Leaving behind their homes, six households of Chumeythang under Phuntshogthang gewog in Samdrup Jongkhar resettled in Khamaedthang when the rampant wild elephant attacks on their crops and structures started to turn more aggressive and scary every year.

These victims of the human-wildlife conflict shared with BBS their experiences.

Rub Bahadhur left his village, Chumeythang, some 16 years ago. Despite owning 2.5 acres of paddy fields back home, today, at Khamaedthang, he is a tenant farmer. Even the land on which his hut is built belongs to someone else.

“I left my village and the fields due to frequent elephant attacks. At the moment, I am growing paddy on other’s fields on a crop-sharing basis,” said Rub Bahadhur.

He adds that amidst the hardship in a new place, there is a consolation. He is assured of the safety of his family members. But, as a father, the lingering issue of what he would be able to hand down to his two sons and a daughter always bothers him.

“I have to work so hard. In the end, the landowner takes 50 per cent of whatever I produce. I do not have any other options since my own land is not safe to cultivate,” he added.

Like Rub Bahadhur, his fellow villager, Dikuri Maya Rai also settled in Khamaedthang around the same time and for the same reasons. The other four affected households are said to have left the district altogether.

“About 20 to 30 wild elephants would come in herds and damage all our crops and even houses. My house also got damaged. So due to the fear of elephants, we left our village,” shared Dikuri Maya Rai

Although it has been a long time, if the human-wildlife situation is addressed, both Rup Bahadhur and Dikuri still want to return to their village and cultivate on their own lands.

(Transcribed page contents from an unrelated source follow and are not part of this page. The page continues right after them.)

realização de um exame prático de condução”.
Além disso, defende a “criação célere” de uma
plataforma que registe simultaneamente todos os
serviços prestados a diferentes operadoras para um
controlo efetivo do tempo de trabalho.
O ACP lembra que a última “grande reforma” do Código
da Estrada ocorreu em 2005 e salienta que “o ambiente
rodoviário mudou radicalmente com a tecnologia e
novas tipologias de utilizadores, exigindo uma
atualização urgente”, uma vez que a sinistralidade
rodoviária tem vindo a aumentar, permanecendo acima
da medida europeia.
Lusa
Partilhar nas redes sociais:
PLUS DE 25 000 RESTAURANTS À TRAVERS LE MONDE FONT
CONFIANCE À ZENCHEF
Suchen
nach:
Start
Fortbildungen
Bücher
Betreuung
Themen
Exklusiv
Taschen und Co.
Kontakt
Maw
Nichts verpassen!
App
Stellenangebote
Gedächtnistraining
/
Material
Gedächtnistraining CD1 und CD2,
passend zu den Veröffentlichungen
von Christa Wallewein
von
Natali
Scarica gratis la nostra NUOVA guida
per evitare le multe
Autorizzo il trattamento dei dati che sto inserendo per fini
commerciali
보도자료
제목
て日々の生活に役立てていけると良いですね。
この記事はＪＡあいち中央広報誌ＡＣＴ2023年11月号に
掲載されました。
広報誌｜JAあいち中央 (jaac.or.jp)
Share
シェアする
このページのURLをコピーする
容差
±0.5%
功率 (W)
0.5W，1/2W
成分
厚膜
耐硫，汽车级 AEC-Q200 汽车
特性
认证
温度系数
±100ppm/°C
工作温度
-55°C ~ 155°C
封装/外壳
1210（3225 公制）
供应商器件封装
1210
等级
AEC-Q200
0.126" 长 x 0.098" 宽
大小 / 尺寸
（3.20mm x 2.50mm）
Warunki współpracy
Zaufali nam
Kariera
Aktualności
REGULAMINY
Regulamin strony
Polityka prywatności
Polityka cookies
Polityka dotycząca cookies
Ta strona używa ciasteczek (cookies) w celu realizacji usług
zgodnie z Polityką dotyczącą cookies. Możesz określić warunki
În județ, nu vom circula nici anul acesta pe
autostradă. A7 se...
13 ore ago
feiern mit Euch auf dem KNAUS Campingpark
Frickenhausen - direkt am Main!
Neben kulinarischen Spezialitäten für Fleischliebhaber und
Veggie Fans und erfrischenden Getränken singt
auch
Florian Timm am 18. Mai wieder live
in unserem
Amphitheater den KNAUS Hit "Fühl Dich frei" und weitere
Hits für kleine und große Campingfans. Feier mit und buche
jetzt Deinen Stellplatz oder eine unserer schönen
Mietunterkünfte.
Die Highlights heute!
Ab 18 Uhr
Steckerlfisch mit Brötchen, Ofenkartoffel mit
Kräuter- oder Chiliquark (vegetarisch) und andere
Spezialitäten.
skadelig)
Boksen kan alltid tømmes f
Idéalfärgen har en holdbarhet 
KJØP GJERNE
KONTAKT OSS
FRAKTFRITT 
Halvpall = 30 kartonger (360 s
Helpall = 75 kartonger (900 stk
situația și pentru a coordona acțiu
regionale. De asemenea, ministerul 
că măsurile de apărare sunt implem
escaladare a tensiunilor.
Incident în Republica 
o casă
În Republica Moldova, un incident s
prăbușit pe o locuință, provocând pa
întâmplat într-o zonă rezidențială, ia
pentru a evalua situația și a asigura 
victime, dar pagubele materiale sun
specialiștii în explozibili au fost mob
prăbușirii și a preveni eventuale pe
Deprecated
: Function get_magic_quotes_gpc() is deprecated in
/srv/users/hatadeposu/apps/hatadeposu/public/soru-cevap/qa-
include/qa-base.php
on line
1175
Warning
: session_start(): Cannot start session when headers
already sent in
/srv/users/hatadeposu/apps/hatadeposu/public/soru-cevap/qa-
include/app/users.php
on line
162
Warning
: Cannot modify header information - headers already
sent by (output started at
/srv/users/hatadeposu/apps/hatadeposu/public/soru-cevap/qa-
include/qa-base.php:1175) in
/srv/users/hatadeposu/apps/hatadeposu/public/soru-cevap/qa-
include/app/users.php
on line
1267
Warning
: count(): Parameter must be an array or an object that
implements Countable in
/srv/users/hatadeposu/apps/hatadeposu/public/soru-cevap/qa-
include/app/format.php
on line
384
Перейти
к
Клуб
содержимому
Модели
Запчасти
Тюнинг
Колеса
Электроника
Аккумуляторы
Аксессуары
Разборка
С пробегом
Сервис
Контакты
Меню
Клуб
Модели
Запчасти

“If we get solar fencing and a few others also resettle, we will be able to go back to our village and work. I still wish to work in my own fields. But at the moment, with no neighbours and solar fencing, it is risky to live there,” said Rub Badhuar.

“I will return to my village if we get electric fencing. I am more than happy to do so. Working on other’s lands is not easy but I have children to feed,” added Dikuri Maya Rai.

The Phuentshogthang gewog administration is ready to provide solar-electric fencing for Chumeythang. But the villagers will first have to start cultivating on the 25-acre land they have left fallow.

“The gewog administration is ready to support them if they settle there and cultivate their lands. We will provide the fencing and even maintain the damaged irrigation channel,” informed Jamyang Gyeltshan, the Phuentshogthang Gup.

Rup Bahadhur and Dikuri Maya are weighing the results of moving back to Chumeythang without electric fencing in place. More influenced by their past experiences, they are not willing to take any risks, at least for now.